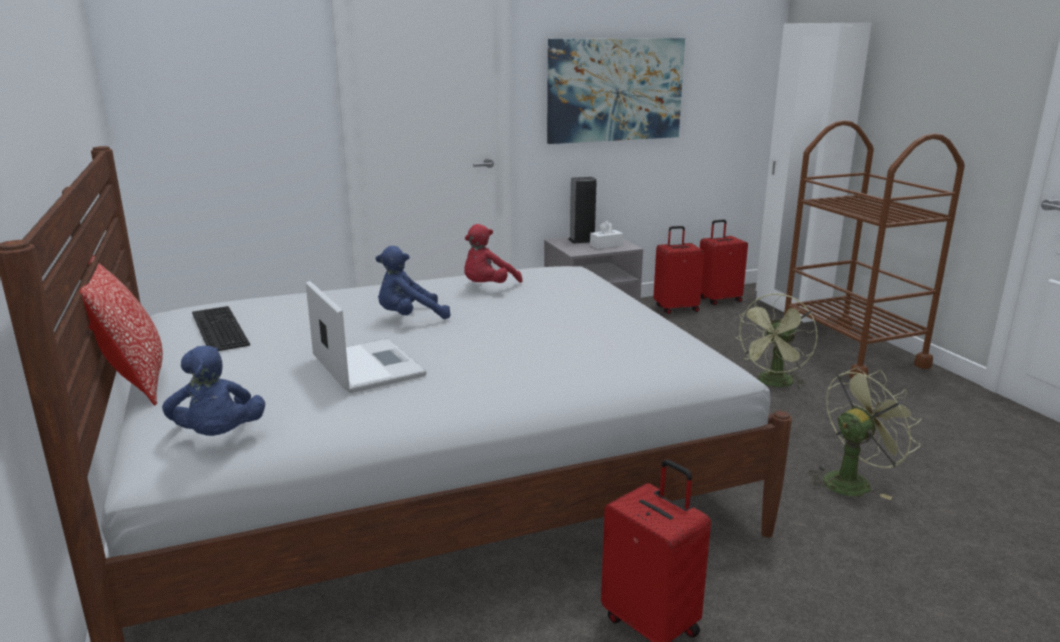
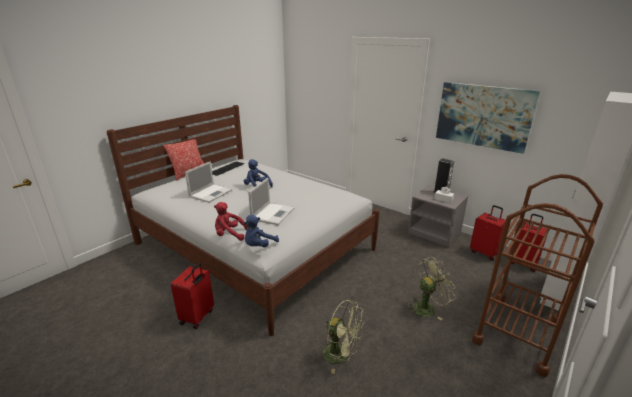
camera: 60 degrees right, 5 degrees up
(218, 437) = (158, 192): blue plush toy -> blue plush toy (259, 246)
(488, 288) = (302, 189): red plush toy -> red plush toy (230, 235)
(576, 326) = (273, 213): none -> laptop
(773, 383) = (427, 308): green fan -> green fan turned 150 degrees clockwise

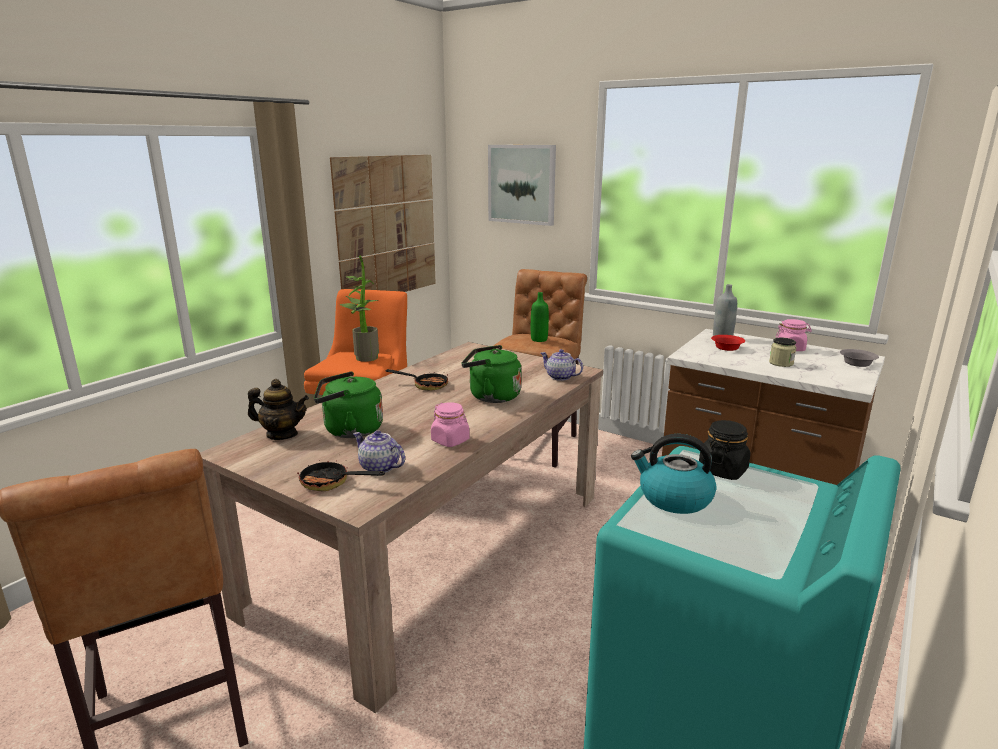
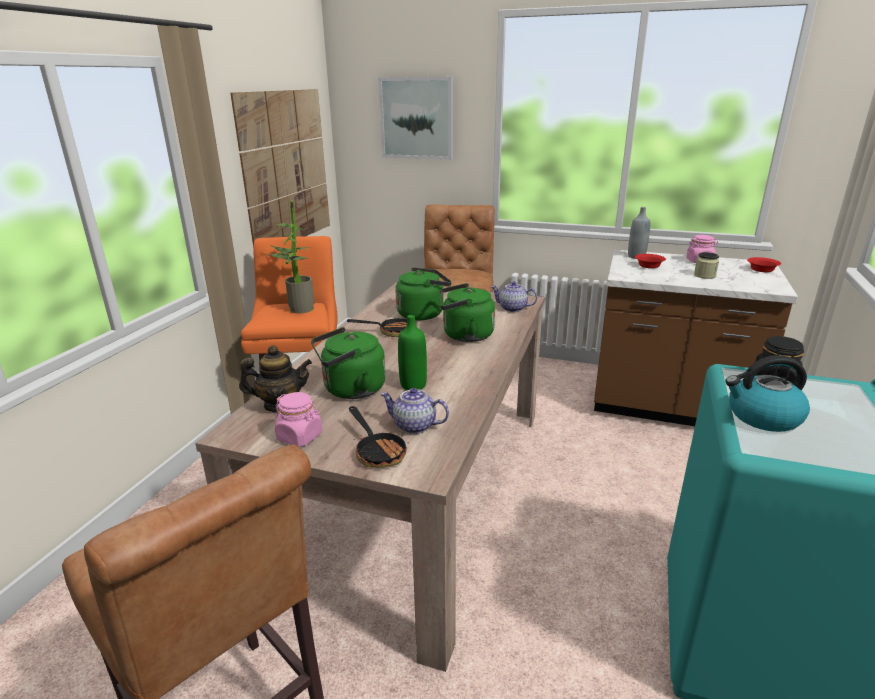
camera: 15 degrees left, 5 degrees up
(331, 483) = (378, 451): frying pan -> frying pan turned 120 degrees counterclockwise
(450, 440) = (462, 386): pink jar -> pink jar (300, 437)
(469, 373) = (423, 313): none -> green kettle
(539, 339) = (460, 273): green bottle -> green bottle (413, 385)
(856, 364) = (761, 270): grey bowl -> red bowl

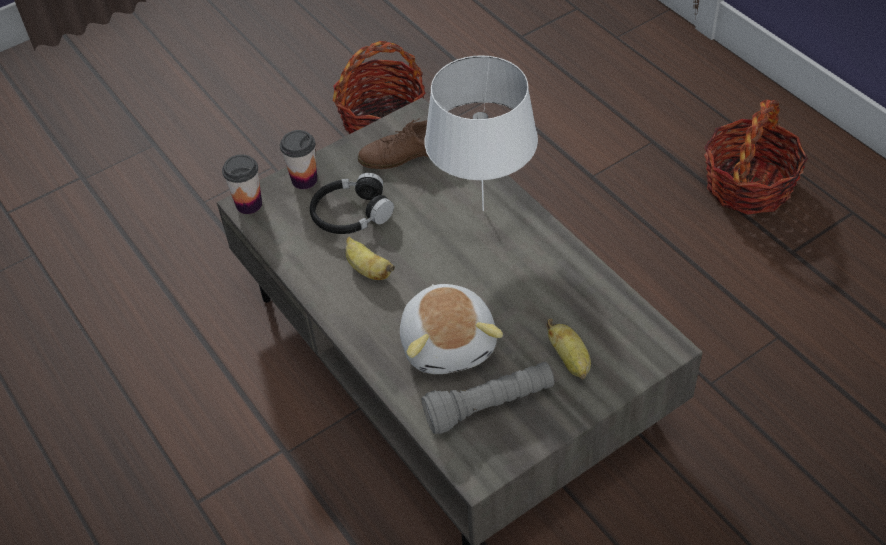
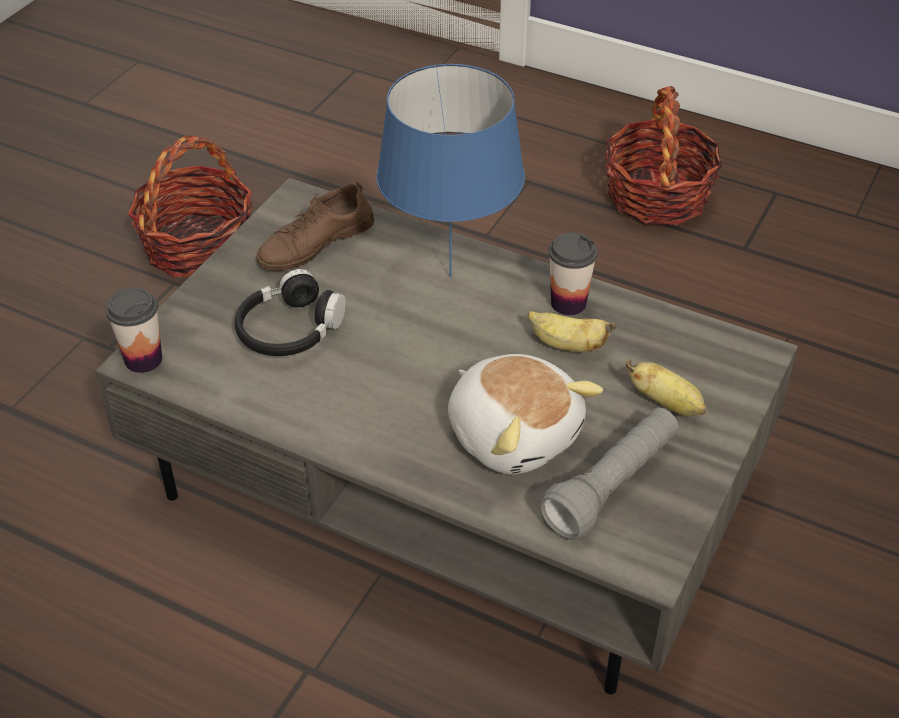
camera: 30 degrees left, 5 degrees down
(304, 180) = (200, 309): cup -> cup (568, 303)
(368, 270) = (355, 385): banana -> banana (567, 345)
(482, 209) = (448, 276): white table lamp -> blue table lamp

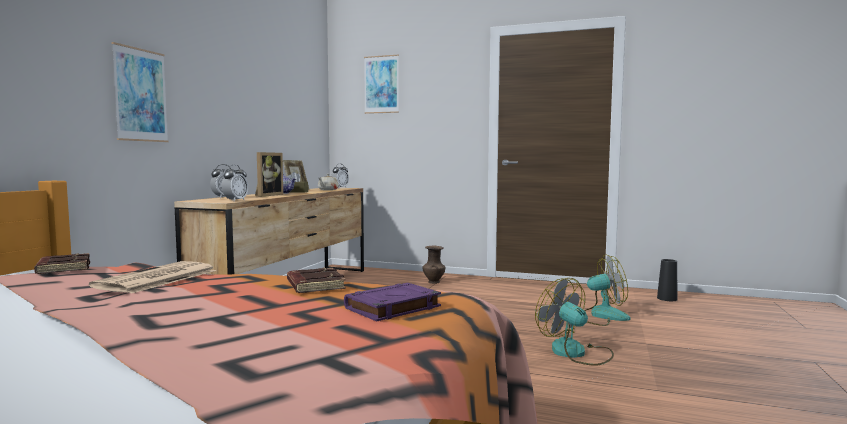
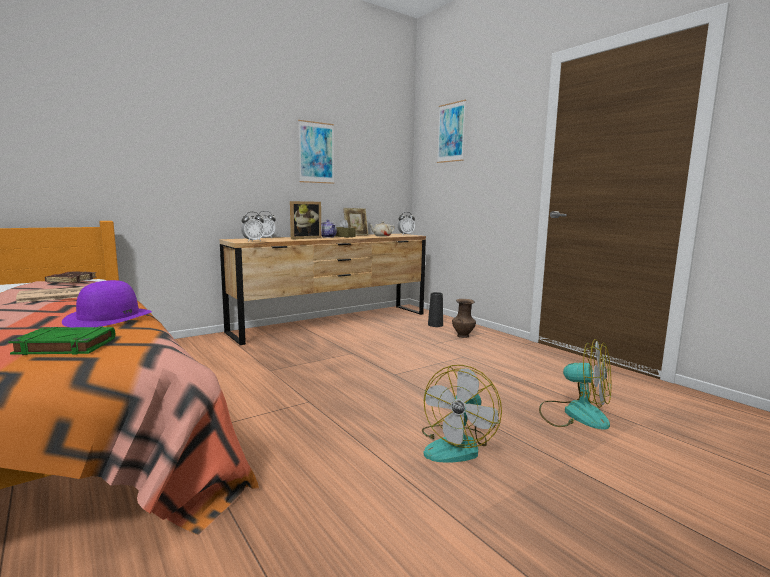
camera: 35 degrees right, 5 degrees up
(140, 95) = (191, 157): picture -> picture (316, 152)
(314, 286) = (109, 317): brown book -> purple hat
(392, 308) = (64, 346): purple book -> green book
(576, 353) = (457, 445): fan -> fan turned 150 degrees counterclockwise
(667, 298) = (725, 418): black vase -> black vase (435, 325)

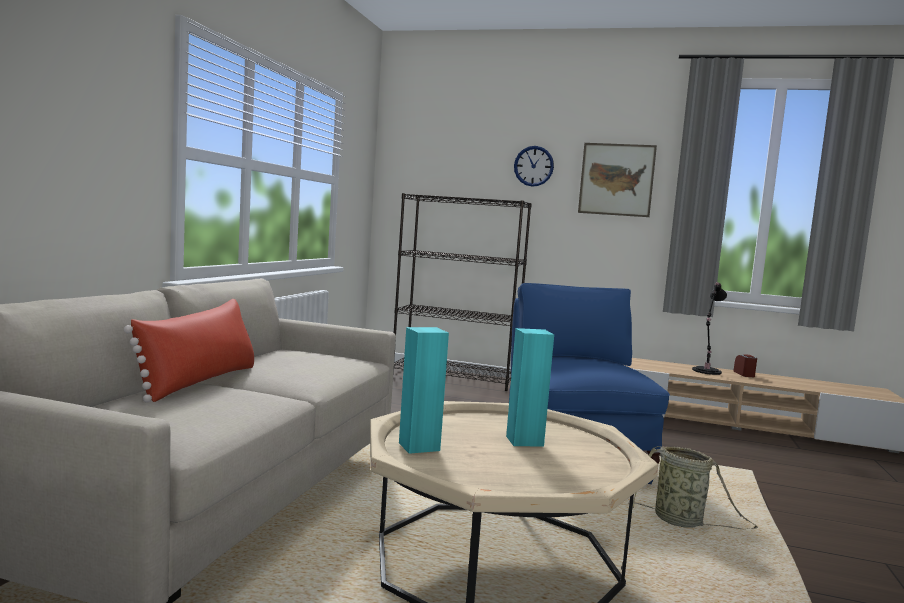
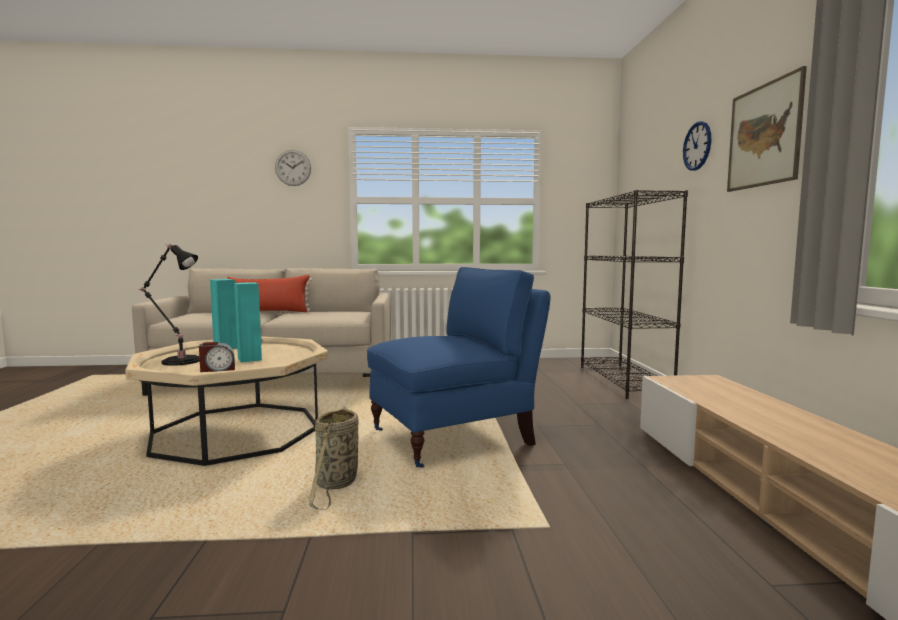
camera: 70 degrees right, 0 degrees up
(94, 66) = (293, 168): none -> wall clock
(706, 371) = (779, 420): black table lamp -> black table lamp (179, 361)
(744, 374) = (850, 443): alarm clock -> alarm clock (218, 370)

■ ■ ■

What to work on: Pass over the images and copy the rest of the material above exactly.

Output of the task:
camera: 60 degrees right, 5 degrees up
(218, 437) = (158, 192): blue plush toy -> blue plush toy (259, 246)
(488, 288) = (302, 189): red plush toy -> red plush toy (230, 235)
(576, 326) = (273, 213): none -> laptop
(773, 383) = (427, 308): green fan -> green fan turned 150 degrees clockwise

camera: 15 degrees left, 5 degrees up
(331, 483) = (378, 451): frying pan -> frying pan turned 120 degrees counterclockwise
(450, 440) = (462, 386): pink jar -> pink jar (300, 437)
(469, 373) = (423, 313): none -> green kettle
(539, 339) = (460, 273): green bottle -> green bottle (413, 385)
(856, 364) = (761, 270): grey bowl -> red bowl

camera: 30 degrees left, 5 degrees down
(304, 180) = (200, 309): cup -> cup (568, 303)
(368, 270) = (355, 385): banana -> banana (567, 345)
(482, 209) = (448, 276): white table lamp -> blue table lamp

camera: 35 degrees right, 5 degrees up
(140, 95) = (191, 157): picture -> picture (316, 152)
(314, 286) = (109, 317): brown book -> purple hat
(392, 308) = (64, 346): purple book -> green book
(576, 353) = (457, 445): fan -> fan turned 150 degrees counterclockwise
(667, 298) = (725, 418): black vase -> black vase (435, 325)

camera: 70 degrees right, 0 degrees up
(94, 66) = (293, 168): none -> wall clock
(706, 371) = (779, 420): black table lamp -> black table lamp (179, 361)
(744, 374) = (850, 443): alarm clock -> alarm clock (218, 370)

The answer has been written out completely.